Researchers at Mount Sinai School of Medicine, New York, have developed a magnetic resonance imaging technique that for the first time allows radiologists to snap high-resolution pictures of plaques inside blood vessels that feed the heart.
Although still early in development, the technique would let doctors noninvasively diagnose the fatty buildups inside coronary arteries that could cause heart attacks. If further study corroborates the early experiments, MRI exams of coronary vessels could become commonplace in three to five years, researchers said. Patients with dangerous plaques then could be aggressively treated with cholesterol-lowering drugs and monitored with MRI. The regimen could reduce the need for angioplasty and bypass surgery.
The results of the MRI pilot study, involving eight healthy subjects and five with heart disease, were presented last week in Chicago at the 85th annual scientific meeting of the Radiological Society of North America.
"For the first time we have a way to see the plaques and differentiate between those that appear to be stable and those that are `angry' and prone to rupture," said Zahi Fayad, assistant radiology professor at Mount Sinai, who leads the research.
"We know that the plaque that's considered to be soft and of a certain shape, a crescent shape, is the one that will cause a heart attack," he explained.
"This is terrific," said Beatty Hunter, M.D., a cardiologist and executive medical director at the New England Heart Institute at Catholic Medical Center, Manchester, N.H. "If this is validated with bigger studies, it could be a significant breakthrough."
Today, cardiologists usually diagnose such plaques with angiography. The X-ray technique exposes patients to radiation and requires injection of an opaque dye that indicates the presence of plaques indirectly. These images lack information about the type of plaque involved.
Ultrafast computed tomography scanners also can freeze heart motion, and today some doctors use the scanners to screen patients at risk for heart disease. But the CT technique is controversial, in part because calcified plaques are usually stable and unlikely to lead to heart attacks.
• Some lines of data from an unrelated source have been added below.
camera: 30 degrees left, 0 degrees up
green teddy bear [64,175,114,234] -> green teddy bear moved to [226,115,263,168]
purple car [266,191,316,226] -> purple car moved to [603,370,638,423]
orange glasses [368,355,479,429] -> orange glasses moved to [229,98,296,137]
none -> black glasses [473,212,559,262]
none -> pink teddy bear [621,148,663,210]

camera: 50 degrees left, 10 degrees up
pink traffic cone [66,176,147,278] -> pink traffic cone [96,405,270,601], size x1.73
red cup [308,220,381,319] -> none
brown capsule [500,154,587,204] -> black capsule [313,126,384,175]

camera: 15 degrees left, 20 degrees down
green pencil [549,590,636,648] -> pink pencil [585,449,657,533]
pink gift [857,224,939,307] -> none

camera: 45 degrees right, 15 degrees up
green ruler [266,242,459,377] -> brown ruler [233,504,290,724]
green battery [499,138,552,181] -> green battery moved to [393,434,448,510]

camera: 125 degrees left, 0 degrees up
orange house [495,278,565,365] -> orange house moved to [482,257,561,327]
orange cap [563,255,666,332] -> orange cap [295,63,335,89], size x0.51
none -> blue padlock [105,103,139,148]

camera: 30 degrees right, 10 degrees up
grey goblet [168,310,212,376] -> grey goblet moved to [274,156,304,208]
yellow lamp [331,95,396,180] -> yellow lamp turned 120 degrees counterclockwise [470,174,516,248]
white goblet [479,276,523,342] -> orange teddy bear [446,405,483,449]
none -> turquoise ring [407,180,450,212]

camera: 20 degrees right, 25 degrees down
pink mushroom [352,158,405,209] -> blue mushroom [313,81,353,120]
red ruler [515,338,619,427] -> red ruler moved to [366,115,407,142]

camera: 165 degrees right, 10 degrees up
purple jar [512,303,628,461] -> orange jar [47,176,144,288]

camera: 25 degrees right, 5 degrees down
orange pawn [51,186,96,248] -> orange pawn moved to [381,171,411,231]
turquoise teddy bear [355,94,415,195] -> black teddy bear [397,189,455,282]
Doctors sometimes thread tiny ultrasound probes inside coronary vessels, but this invasive test is usually reserved for particularly difficult cases.
With MRI, Fayad said, doctors could easily monitor questionable plaques with serial exams, because the technique is noninvasive, quick and radiation-free. MRI studies are also cheaper, typically costing several hundred dollars compared with about $3,500 for an angiography exam.
Fayad's team used an MRI optimized for cardiac work from General Electric Medical Systems, Milwaukee, which also helped fund the research.